### GIVEN DATA
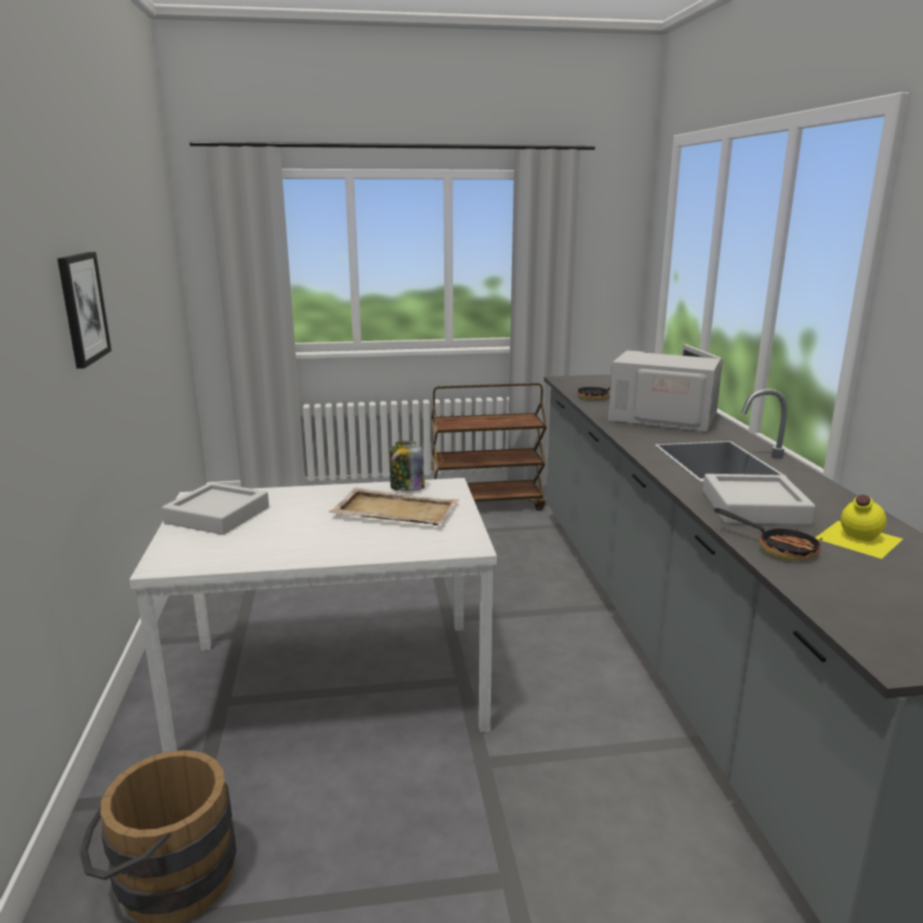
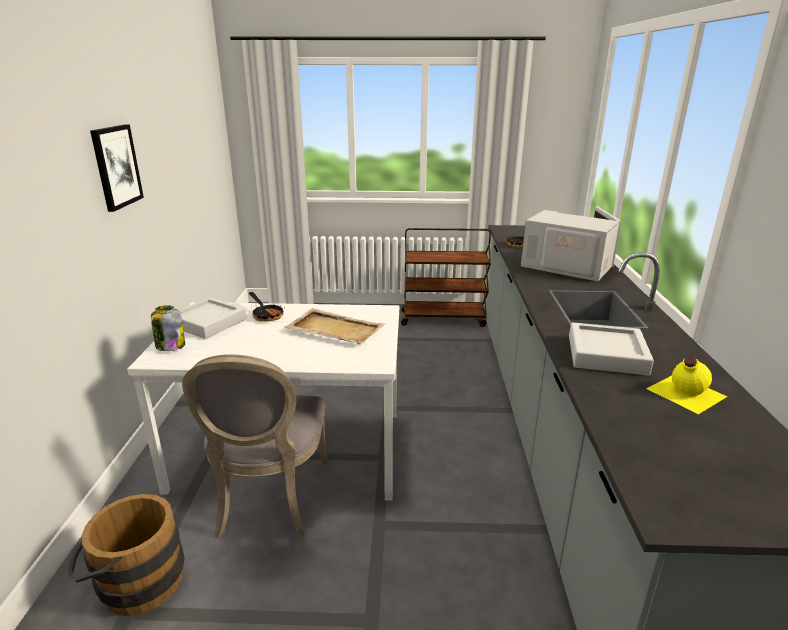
camera: 10 degrees right, 5 degrees up
jar [389,441,424,492] -> jar moved to [151,305,185,351]
frying pan [714,508,822,561] -> frying pan moved to [249,292,284,322]
none -> grey chair [182,354,328,538]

### WHAT THE TASK ASKS
Report each line above containing the string "moved".

### ANSWER TO THE EXERCISE
jar [389,441,424,492] -> jar moved to [151,305,185,351]
frying pan [714,508,822,561] -> frying pan moved to [249,292,284,322]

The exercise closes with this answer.